The kinds of extreme hate speech that Section 18C has covered, for example, include claims that Jewish people exaggerate the scale of the Holocaust for their own benefit.
Such racially motivated attacks are too often precursors to racially motivated violence. In other instances, a lifetime of such abuse without any means of redress can cause terrible trauma. Either way, these are examples that reasonable Australians understand hate speech has no place in a community based on equality.
But the federal Attorney-General, Senator George Brandis, pledged during the election that he would amend or repeal Section 18C because, in his view, it violates freedom of speech. He regards racially motivated attacks as part and parcel of the "intellectual freedom" Australians expect – despite there already being broad exemptions under Section 18D from current laws where people make infringing statements in good faith.
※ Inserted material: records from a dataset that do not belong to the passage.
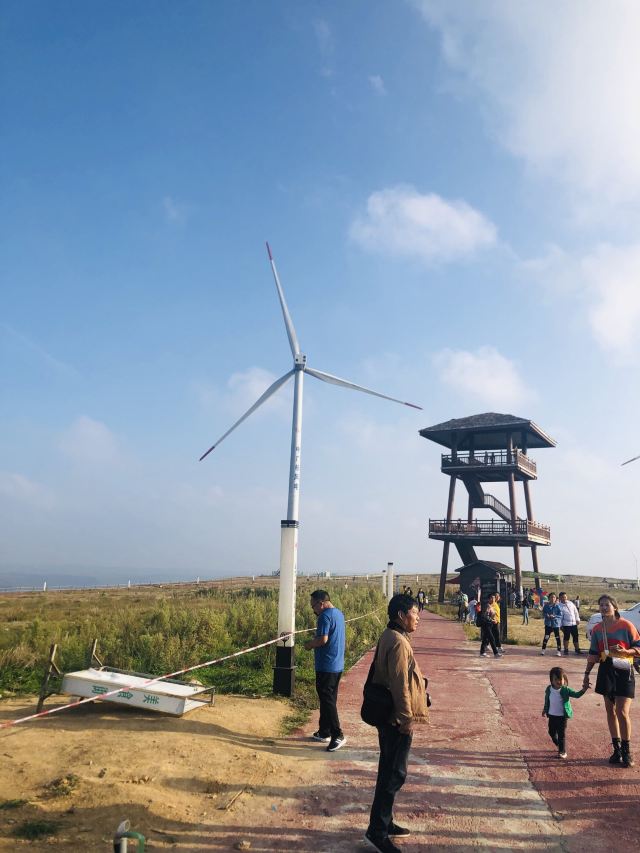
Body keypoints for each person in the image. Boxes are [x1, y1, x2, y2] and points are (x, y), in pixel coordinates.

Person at [364, 593, 428, 853]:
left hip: (389, 716)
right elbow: (399, 684)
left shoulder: (390, 635)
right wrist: (406, 718)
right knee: (393, 775)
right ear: (402, 615)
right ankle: (377, 831)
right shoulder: (398, 641)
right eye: (415, 613)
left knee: (388, 771)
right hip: (395, 720)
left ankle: (385, 822)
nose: (418, 619)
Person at [583, 594, 640, 767]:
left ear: (614, 607)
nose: (603, 607)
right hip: (606, 669)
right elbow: (593, 654)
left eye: (607, 604)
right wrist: (586, 674)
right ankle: (616, 750)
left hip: (624, 669)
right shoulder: (597, 630)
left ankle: (626, 751)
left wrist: (626, 651)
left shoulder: (626, 625)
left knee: (622, 711)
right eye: (601, 605)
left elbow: (638, 646)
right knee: (610, 711)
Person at [304, 590, 346, 752]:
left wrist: (309, 644)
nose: (313, 610)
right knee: (328, 699)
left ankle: (337, 734)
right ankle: (324, 731)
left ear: (321, 603)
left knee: (327, 700)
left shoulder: (324, 616)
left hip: (326, 665)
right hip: (337, 664)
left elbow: (323, 639)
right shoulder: (338, 614)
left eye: (313, 606)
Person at [542, 666, 588, 759]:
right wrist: (544, 709)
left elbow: (576, 695)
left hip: (562, 717)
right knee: (551, 732)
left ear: (564, 679)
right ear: (551, 680)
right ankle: (559, 744)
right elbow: (547, 700)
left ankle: (562, 751)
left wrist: (584, 689)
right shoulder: (549, 689)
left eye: (560, 679)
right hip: (552, 716)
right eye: (556, 679)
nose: (558, 681)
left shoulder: (566, 690)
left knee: (561, 734)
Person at [540, 592, 562, 656]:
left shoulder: (557, 606)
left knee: (557, 637)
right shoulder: (546, 606)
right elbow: (543, 613)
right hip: (548, 624)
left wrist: (555, 616)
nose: (552, 598)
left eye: (554, 597)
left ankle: (558, 651)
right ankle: (543, 650)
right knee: (546, 637)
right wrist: (546, 615)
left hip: (555, 624)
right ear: (549, 598)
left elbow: (560, 615)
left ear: (556, 598)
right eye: (551, 597)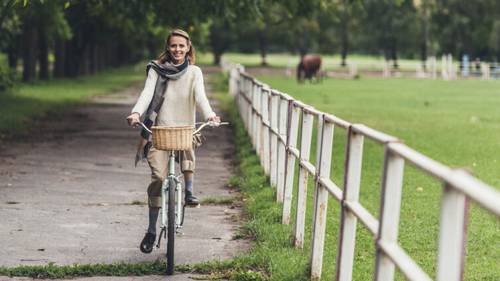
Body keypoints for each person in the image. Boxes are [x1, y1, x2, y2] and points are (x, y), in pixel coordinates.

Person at [126, 29, 220, 253]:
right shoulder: (156, 71)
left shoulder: (194, 72)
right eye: (173, 46)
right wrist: (136, 113)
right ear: (168, 48)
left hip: (183, 130)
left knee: (188, 143)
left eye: (181, 46)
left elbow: (200, 96)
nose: (177, 50)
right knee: (158, 178)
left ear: (188, 48)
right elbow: (147, 94)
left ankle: (188, 192)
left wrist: (210, 115)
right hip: (158, 131)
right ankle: (151, 230)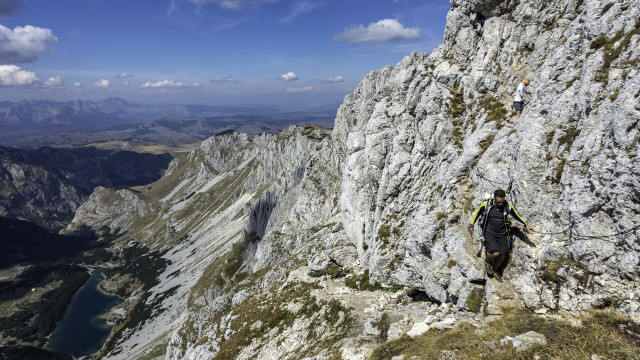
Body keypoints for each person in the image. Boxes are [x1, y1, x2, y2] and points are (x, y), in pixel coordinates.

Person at [468, 189, 534, 282]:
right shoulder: (486, 205)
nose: (500, 204)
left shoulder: (507, 206)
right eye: (498, 202)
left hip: (502, 233)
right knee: (496, 252)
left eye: (502, 202)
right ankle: (488, 262)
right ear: (494, 198)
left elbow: (516, 216)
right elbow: (476, 214)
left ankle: (495, 270)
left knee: (502, 255)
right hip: (489, 232)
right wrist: (471, 225)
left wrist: (526, 225)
The case Senator Brandis most often refers to when promoting his changes is that of columnist Andrew Bolt. In that case, Mr Bolt's comments were found to not have been made in good faith-particularly that he knowingly published errors of fact and distortions of the truth. If he had a sincere intellectual point to make, it would have avoided infringement of 18C.
If the Attorney-General were to engage in genuine community consultation, he would realise how important these laws are to communities.
At least 150 organisations across the country have expressed their alarm over threatened changes to racial vilification laws that are being proposed by the Abbott government.
We should not accept the excuse that racially motivated vilification is an ordinary and acceptable part of living in a democracy. Behaviour that isn't acceptable in sport certainly shouldn't be acceptable in everyday life.
If we are to build a society where people of different racial and ethnic backgrounds feel able to fully participate, and where people can live, work and play side-by-side, we also need a code of conduct against racially motivated abuse. We need to defend Section 18C.